Based on the overall clinical picture, he was given a unifying diagnosis of cardiac inflammatory mass and pulmonary involvement secondary to Behçet’s disease. He completed a 6-week course of antibiotics and then started treatment for Behçet’s disease, initially with steroids and then cyclophosphamide. He was continued on anticoagulation and made a good recovery.
This case illustrates the essential role of CMR in the characterization of abnormal masses. Although the clinical presentation meant an expedited surgical resection was likely regardless, without the CMR mass characterization it is unlikely that the surgeons would have attempted this without a right ventricular incision, which is likely to lead to long term right ventricular impairment. The characterization of the inflammatory mass is based upon the combination of perfusion, long TI and LGE characteristics.
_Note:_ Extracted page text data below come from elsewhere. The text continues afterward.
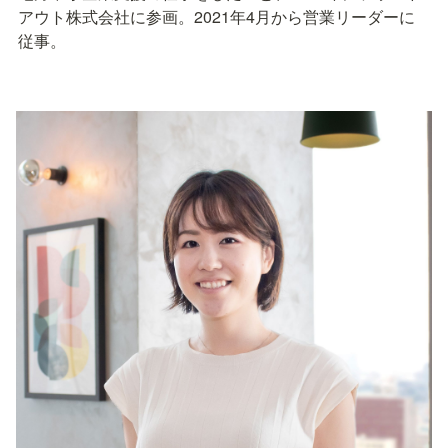
アウト株式会社に参画。2021年4月から営業リーダーに
従事。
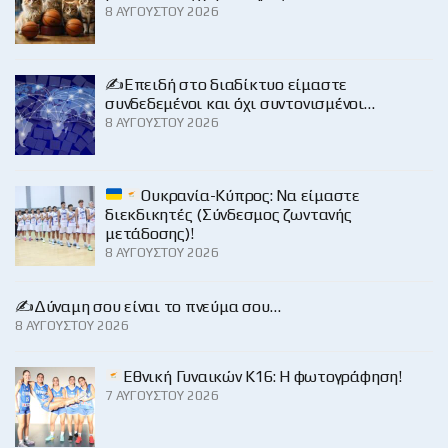
8 ΑΥΓΟΎΣΤΟΥ 2026
✍️Επειδή στο διαδίκτυο είμαστε
συνδεδεμένοι και όχι συντονισμένοι…
8 ΑΥΓΟΎΣΤΟΥ 2026
Ουκρανία-Κύπρος: Να είμαστε
διεκδικητές (Σύνδεσμος ζωντανής
μετάδοσης)!
8 ΑΥΓΟΎΣΤΟΥ 2026
✍️Δύναμη σου είναι το πνεύμα σου…
8 ΑΥΓΟΎΣΤΟΥ 2026
Εθνική Γυναικών Κ16: Η φωτογράφηση!
7 ΑΥΓΟΎΣΤΟΥ 2026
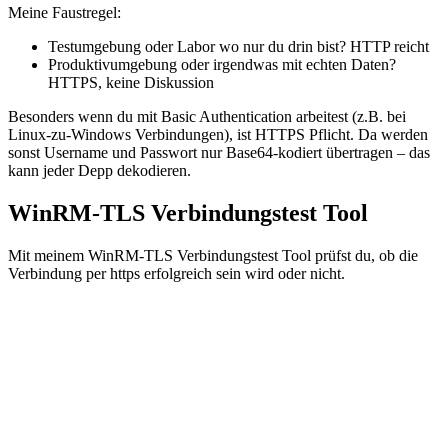
Meine Faustregel:
Testumgebung oder Labor wo nur du drin bist? HTTP reicht
Produktivumgebung oder irgendwas mit echten Daten?
HTTPS, keine Diskussion
Besonders wenn du mit Basic Authentication arbeitest (z.B. bei
Linux-zu-Windows Verbindungen), ist HTTPS Pflicht. Da werden
sonst Username und Passwort nur Base64-kodiert übertragen – das
kann jeder Depp dekodieren.
WinRM-TLS Verbindungstest Tool
Mit meinem WinRM-TLS Verbindungstest Tool prüfst du, ob die
Verbindung per https erfolgreich sein wird oder nicht.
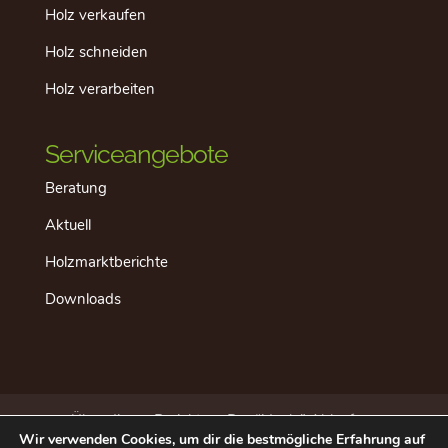
Holz verkaufen
Holz schneiden
Holz verarbeiten
Serviceangebote
Beratung
Aktuell
Holzmarktberichte
Downloads
Über dieses Projekt
Der “ideale” Ablauf
Wir verwenden Cookies, um dir die bestmögliche Erfahrung auf
Aktuell
Datenschutz
Impressum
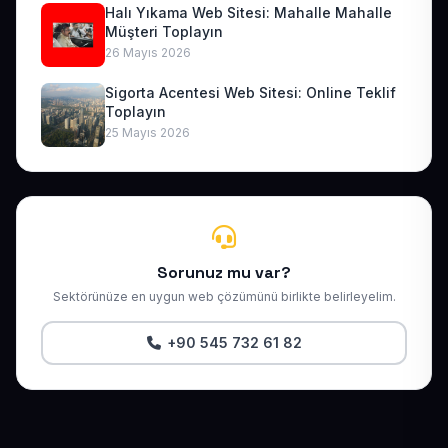
Halı Yıkama Web Sitesi: Mahalle Mahalle
Müşteri Toplayın
26 Mayıs 2026
Sigorta Acentesi Web Sitesi: Online Teklif
Toplayın
25 Mayıs 2026
Sorunuz mu var?
Sektörünüze en uygun web çözümünü birlikte belirleyelim.
+90 545 732 61 82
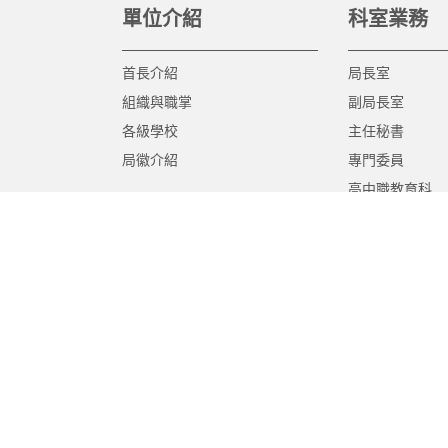
單位介紹
科室業務
首長介紹
局長室
組織與職掌
副局長室
各級學校
主任秘書
局徽介紹
專門委員
高中職教育科
國中教育科
國小教育科
幼兒教育科
終身教育科
特殊教育科
課程教學科
體育保健科
工程營繕科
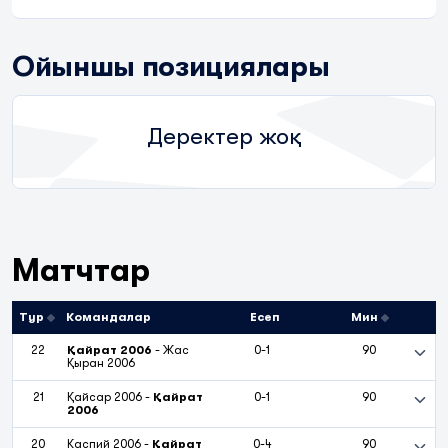
Ойыншы позициялары
Деректер жоқ
Матчтар
Тур
Командалар
Есеп
Мин
22
Қайрат 2006
-
Жас
0-1
90
Қыран 2006
21
Қайсар 2006
-
Қайрат
0-1
90
2006
20
Каспий 2006
-
Қайрат
0-4
90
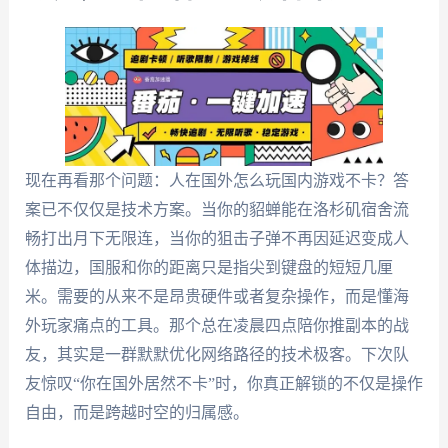
现在再看那个问题：人在国外怎么玩国内游戏不卡？答
案已不仅仅是技术方案。当你的貂蝉能在洛杉矶宿舍流
畅打出月下无限连，当你的狙击子弹不再因延迟变成人
体描边，国服和你的距离只是指尖到键盘的短短几厘
米。需要的从来不是昂贵硬件或者复杂操作，而是懂海
外玩家痛点的工具。那个总在凌晨四点陪你推副本的战
友，其实是一群默默优化网络路径的技术极客。下次队
友惊叹“你在国外居然不卡”时，你真正解锁的不仅是操作
自由，而是跨越时空的归属感。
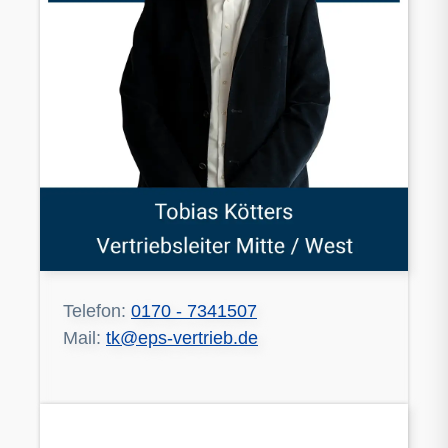
Telefon:
0170 - 7341507
Mail:
tk@eps-vertrieb.de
This is a very unusual first presentation of Behçet’s disease. Whilst Behçet’s disease is usually a chronic relapsing oral, genital and cutaneous condition, this case demonstrates the importance of considering the varied systemic manifestations of the disease. Unravelling the underlying etiology proved even more complex in this case where the more characteristic features were only very subtle, and the disease was unusual for our patient's ethnicity.
Whilst the skin, oral and genital lesions are the most common features of Behçet’s disease, it is important to remember this disease is associated with an increased mortality rate secondary to the more systemic features, mainly because of pulmonary as well as large vessel involvement, neurological involvement and bowel perforation . There are more than 200 published case reports on Behçet’s disease with pulmonary involvement in the literature, and is estimated to occur in 1-8% of Behçet’s disease . The pulmonary arteries are commonly involved, in which pulmonary aneurysms are the most frequently encountered manifestation, in addition to arterial and venous thrombosis, pulmonary infarction and recurrent pneumonia. Aneurysms most commonly occur in the right lower lobe arteries as a result of vasculitis, and there is a tendency of secondary thrombus formation at the site of inflammation. As such, it is likely that the pulmonary artery thrombus in our patient formed secondary to local inflammation rather than because of embolization from the RV inflammatory mass. Aneurysms are associated with a very poor prognosis in Behçet’s disease, with 30% mortality at two years, necessitating further imaging to check on sub-clinical disease progression . Intracardiac manifestations in Behçet’s disease are much rarer, although a few cases of much smaller inflammatory masses have been described previously [3, 4, 5], presumably as a result of a vasculitic process of the endocardium.